--- PAGE EXTRACT ---
Mojito is a menu bar utility for macOS 14+ that converts Slack-style emoji shortcodes into real emoji anywhere you can type. You type `:tada:` and get 🎉, `:heart:` becomes ❤️, and so on. It monitors your keystrokes to detect when you type a colon followed by characters, then shows a fuzzy-matching picker next to your cursor. Hit Enter or Tab to insert, or type the closing colon for an exact match. Beyond emoji, it handles emoticons like `:)` and `<3`, optional symbol insertion for things like `:cmd:` for ⌘, and a built-in GIF picker powered by Giphy. The app lives in your menu bar, lets you pause it for an hour or until tomorrow, and stays out of apps that already have native emoji support like Slack and Discord.

Why is it gaining traction?

The hook is obvious: if you spend time in both Slack and terminal windows, losing emoji shortcodes feels like a step backward. Mojito fills that gap without asking you to change how you work. The fuzzy matching means you don't need to remember exact names, and usage-based ranking means your favorites surface first. Privacy-conscious users appreciate that it skips password fields and makes no outbound requests except for update checks. The project also stands out for its breadth: 17+ languages, a solid privacy story, and what appears to be a genuinely fun set of hidden easter eggs for users who like to explore.

Who should use this?

Mac power users who miss emoji shortcodes from Slack, Discord, or similar tools. Developers who prefer keeping their hands on the keyboard rather than hunting through emoji pickers. Teams working across platforms where some members use Slack daily and others don't will find this reduces friction. If you type emoji frequently and hate the macOS emoji picker panel, this is worth 10 minutes of setup.

--- MATERIAL SHOWN ---
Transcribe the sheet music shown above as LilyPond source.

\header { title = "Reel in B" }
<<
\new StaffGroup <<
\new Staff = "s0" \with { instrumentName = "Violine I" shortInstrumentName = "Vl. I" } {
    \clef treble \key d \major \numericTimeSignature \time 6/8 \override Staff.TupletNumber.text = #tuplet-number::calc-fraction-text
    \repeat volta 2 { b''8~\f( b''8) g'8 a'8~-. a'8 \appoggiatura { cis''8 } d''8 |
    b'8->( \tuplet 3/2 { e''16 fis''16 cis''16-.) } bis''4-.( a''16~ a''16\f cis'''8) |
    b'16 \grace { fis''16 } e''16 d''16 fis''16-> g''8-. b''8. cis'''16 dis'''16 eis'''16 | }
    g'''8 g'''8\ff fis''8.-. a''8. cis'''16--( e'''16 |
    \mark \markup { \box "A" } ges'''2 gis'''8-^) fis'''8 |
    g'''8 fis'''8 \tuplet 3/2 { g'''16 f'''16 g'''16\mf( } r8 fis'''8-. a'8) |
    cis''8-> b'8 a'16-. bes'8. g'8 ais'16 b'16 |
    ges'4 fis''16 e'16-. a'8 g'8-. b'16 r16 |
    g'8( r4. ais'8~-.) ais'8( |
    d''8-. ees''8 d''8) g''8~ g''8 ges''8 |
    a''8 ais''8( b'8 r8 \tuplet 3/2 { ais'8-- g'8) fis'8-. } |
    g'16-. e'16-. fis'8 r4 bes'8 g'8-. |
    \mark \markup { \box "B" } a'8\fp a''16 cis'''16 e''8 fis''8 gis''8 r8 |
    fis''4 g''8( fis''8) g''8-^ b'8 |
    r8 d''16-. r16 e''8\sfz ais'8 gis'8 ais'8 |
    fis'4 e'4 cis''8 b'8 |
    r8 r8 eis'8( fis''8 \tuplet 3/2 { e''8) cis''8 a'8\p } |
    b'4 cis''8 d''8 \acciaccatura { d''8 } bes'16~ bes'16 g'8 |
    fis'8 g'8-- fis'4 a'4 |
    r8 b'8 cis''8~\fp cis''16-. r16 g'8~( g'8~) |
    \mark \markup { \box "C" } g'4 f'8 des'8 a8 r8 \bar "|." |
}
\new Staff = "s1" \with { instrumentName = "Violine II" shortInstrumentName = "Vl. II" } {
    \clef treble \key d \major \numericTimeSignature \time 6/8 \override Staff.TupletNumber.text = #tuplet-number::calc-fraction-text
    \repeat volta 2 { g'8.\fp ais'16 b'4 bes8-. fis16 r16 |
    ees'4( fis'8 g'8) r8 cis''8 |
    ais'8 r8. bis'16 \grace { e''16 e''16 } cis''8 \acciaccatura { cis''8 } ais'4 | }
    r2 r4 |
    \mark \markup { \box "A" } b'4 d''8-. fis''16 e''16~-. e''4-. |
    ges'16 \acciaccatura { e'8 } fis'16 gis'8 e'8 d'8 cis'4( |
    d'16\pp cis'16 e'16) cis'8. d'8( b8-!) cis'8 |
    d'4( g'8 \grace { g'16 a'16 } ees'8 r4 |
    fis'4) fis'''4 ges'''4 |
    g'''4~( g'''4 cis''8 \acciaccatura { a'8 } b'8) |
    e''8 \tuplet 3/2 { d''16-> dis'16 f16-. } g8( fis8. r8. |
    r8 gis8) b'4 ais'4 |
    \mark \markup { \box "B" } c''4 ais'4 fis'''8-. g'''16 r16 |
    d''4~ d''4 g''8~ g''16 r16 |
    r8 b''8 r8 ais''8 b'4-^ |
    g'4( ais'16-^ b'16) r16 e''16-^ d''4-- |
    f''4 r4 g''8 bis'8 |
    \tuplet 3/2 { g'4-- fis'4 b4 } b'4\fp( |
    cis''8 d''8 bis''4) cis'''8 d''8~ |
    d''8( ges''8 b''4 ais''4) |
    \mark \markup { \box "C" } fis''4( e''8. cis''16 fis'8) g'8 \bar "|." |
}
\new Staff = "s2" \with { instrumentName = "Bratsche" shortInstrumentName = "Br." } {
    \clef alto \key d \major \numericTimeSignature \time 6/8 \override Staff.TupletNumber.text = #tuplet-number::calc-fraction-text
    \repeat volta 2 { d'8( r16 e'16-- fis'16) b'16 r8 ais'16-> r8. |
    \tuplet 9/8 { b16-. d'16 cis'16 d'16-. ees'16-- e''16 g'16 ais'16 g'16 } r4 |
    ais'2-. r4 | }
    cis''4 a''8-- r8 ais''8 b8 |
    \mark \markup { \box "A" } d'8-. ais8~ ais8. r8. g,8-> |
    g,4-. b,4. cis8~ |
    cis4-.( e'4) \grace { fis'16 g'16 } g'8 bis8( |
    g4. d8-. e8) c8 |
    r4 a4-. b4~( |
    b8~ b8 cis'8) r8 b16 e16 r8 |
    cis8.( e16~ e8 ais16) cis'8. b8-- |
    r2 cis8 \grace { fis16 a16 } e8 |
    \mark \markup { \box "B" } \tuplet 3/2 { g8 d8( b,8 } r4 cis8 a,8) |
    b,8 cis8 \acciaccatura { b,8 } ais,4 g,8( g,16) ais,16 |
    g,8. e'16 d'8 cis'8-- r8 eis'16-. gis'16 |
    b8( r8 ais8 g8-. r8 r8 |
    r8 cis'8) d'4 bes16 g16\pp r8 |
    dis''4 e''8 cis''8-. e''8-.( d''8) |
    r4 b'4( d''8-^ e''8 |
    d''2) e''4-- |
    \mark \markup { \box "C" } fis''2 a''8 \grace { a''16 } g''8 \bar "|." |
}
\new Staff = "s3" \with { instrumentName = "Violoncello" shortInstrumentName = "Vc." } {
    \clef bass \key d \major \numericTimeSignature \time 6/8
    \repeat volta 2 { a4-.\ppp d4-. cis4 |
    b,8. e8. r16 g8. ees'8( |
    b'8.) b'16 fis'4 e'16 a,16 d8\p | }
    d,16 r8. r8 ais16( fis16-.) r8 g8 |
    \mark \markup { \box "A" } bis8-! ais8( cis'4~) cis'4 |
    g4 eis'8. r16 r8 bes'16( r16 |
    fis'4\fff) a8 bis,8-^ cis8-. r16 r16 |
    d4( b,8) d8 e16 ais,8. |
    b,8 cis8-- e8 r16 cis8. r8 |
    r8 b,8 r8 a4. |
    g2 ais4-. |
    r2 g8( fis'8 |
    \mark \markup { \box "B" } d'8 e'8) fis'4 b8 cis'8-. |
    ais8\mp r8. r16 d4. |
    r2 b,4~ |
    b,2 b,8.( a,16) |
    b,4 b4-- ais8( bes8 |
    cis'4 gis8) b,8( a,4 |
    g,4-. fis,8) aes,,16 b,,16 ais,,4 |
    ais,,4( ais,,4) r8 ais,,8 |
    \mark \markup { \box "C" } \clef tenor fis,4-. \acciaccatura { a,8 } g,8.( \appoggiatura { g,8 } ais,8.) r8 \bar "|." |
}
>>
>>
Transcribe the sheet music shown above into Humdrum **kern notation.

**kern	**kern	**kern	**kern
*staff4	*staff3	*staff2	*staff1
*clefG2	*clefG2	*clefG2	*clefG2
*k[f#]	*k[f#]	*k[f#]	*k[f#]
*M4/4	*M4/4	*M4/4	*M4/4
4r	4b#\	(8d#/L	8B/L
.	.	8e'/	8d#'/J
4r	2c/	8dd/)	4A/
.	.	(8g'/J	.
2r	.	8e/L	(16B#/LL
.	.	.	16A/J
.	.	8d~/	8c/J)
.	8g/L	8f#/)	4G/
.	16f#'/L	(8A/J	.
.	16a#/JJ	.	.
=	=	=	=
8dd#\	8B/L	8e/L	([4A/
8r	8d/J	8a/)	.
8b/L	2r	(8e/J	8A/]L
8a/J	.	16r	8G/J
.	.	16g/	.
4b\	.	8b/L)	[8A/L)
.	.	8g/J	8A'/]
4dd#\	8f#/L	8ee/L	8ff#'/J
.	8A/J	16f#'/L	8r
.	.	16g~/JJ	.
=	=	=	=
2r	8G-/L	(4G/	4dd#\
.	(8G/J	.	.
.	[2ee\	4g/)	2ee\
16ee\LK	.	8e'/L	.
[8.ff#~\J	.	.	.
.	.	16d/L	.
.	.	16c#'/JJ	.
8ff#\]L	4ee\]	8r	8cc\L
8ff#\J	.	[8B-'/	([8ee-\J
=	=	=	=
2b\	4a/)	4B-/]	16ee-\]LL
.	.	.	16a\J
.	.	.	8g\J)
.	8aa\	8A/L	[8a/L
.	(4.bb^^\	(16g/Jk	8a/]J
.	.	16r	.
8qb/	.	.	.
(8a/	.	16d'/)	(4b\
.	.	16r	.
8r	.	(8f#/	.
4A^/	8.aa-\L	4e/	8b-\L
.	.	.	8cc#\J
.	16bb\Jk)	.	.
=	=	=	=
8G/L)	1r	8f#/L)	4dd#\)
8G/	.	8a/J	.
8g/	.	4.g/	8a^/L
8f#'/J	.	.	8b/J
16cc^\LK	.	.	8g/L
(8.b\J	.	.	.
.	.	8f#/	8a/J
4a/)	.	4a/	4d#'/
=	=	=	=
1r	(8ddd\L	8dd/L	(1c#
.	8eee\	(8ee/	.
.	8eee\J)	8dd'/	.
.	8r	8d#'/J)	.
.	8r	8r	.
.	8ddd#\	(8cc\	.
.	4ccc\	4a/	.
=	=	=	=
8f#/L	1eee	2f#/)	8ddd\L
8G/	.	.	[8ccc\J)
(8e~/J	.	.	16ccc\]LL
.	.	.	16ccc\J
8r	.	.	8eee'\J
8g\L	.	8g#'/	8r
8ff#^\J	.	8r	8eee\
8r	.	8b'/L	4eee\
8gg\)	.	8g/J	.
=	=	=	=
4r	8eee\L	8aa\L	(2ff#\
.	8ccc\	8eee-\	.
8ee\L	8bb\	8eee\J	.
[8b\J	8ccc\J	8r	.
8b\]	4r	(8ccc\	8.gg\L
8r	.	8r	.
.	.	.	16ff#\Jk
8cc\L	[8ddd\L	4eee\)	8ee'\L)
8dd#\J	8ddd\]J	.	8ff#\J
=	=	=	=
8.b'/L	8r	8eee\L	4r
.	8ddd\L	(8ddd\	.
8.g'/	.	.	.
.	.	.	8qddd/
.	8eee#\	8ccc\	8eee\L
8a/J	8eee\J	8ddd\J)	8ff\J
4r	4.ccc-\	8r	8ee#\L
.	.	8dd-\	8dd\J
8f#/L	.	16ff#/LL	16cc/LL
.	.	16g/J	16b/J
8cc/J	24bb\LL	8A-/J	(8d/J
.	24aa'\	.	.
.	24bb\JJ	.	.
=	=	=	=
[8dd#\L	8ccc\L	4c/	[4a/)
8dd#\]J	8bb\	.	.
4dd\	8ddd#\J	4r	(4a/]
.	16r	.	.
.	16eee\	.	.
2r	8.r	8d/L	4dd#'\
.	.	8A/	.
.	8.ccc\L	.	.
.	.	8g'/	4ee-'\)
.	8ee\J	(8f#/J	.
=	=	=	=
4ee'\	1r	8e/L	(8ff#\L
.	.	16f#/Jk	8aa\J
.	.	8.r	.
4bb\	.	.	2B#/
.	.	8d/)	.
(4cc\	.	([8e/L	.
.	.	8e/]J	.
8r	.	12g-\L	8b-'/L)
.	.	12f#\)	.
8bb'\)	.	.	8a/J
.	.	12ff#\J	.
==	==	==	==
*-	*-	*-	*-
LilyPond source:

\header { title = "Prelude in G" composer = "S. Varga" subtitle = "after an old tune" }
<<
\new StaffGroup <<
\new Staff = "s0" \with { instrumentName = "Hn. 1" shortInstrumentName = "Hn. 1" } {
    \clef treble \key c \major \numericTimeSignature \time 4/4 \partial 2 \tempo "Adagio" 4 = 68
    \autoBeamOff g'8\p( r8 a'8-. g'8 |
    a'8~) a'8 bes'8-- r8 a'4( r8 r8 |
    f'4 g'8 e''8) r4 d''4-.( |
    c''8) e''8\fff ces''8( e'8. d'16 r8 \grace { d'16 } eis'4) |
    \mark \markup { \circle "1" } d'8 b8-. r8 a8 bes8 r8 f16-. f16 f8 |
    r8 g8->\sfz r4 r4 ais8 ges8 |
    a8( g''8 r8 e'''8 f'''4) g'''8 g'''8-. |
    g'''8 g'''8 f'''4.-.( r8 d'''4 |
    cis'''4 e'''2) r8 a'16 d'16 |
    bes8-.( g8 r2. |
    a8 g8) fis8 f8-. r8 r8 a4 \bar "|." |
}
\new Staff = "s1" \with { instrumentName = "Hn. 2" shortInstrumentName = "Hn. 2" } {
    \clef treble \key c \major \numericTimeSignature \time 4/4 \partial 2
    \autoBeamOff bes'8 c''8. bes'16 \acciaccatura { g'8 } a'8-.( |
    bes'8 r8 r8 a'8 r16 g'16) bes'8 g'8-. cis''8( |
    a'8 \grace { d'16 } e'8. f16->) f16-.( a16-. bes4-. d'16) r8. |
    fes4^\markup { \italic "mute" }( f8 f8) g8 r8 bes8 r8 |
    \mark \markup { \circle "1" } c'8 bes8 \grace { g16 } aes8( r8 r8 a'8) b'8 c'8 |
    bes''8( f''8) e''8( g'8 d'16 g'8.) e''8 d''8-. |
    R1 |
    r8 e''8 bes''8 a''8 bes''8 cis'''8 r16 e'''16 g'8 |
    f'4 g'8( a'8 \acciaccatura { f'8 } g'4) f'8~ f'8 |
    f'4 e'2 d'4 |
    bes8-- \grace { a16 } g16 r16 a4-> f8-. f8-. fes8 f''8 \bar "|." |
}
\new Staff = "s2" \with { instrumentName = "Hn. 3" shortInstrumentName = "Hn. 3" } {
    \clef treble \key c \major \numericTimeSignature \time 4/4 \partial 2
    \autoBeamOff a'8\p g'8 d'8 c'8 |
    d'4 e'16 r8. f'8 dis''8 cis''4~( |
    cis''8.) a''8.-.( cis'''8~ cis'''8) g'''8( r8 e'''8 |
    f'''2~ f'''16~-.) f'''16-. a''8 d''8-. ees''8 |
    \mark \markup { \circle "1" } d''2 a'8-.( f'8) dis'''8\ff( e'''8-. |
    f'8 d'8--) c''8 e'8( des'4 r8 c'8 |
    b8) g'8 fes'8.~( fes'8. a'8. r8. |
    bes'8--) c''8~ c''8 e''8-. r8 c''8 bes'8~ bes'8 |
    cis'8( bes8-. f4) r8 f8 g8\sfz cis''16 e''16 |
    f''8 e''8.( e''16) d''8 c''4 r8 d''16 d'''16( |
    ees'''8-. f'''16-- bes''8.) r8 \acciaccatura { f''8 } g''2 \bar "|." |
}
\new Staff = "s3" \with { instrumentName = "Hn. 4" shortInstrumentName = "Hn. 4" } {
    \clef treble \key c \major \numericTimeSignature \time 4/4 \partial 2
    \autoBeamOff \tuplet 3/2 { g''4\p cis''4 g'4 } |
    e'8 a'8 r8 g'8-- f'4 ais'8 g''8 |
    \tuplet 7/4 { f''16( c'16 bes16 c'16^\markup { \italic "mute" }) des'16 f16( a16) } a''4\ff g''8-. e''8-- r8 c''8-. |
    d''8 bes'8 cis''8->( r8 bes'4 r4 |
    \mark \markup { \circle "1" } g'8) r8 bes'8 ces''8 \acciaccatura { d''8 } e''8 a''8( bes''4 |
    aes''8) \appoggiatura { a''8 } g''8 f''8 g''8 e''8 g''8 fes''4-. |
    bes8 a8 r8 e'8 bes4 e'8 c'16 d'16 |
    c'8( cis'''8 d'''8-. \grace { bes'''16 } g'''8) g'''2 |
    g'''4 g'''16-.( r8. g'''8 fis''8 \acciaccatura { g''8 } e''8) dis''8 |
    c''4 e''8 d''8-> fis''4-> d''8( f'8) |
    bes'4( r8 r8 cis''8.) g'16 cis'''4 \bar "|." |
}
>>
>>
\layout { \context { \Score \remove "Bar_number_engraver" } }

--- REQUIRED WORK ---
Reproduce the entire Mojito text word for word. Work only from the Mojito text and nothing else.

--- FINISHED EXERCISE ---
Mojito is a menu bar utility for macOS 14+ that converts Slack-style emoji shortcodes into real emoji anywhere you can type. You type `:tada:` and get 🎉, `:heart:` becomes ❤️, and so on. It monitors your keystrokes to detect when you type a colon followed by characters, then shows a fuzzy-matching picker next to your cursor. Hit Enter or Tab to insert, or type the closing colon for an exact match. Beyond emoji, it handles emoticons like `:)` and `<3`, optional symbol insertion for things like `:cmd:` for ⌘, and a built-in GIF picker powered by Giphy. The app lives in your menu bar, lets you pause it for an hour or until tomorrow, and stays out of apps that already have native emoji support like Slack and Discord.

Why is it gaining traction?

The hook is obvious: if you spend time in both Slack and terminal windows, losing emoji shortcodes feels like a step backward. Mojito fills that gap without asking you to change how you work. The fuzzy matching means you don't need to remember exact names, and usage-based ranking means your favorites surface first. Privacy-conscious users appreciate that it skips password fields and makes no outbound requests except for update checks. The project also stands out for its breadth: 17+ languages, a solid privacy story, and what appears to be a genuinely fun set of hidden easter eggs for users who like to explore.

Who should use this?

Mac power users who miss emoji shortcodes from Slack, Discord, or similar tools. Developers who prefer keeping their hands on the keyboard rather than hunting through emoji pickers. Teams working across platforms where some members use Slack daily and others don't will find this reduces friction. If you type emoji frequently and hate the macOS emoji picker panel, this is worth 10 minutes of setup.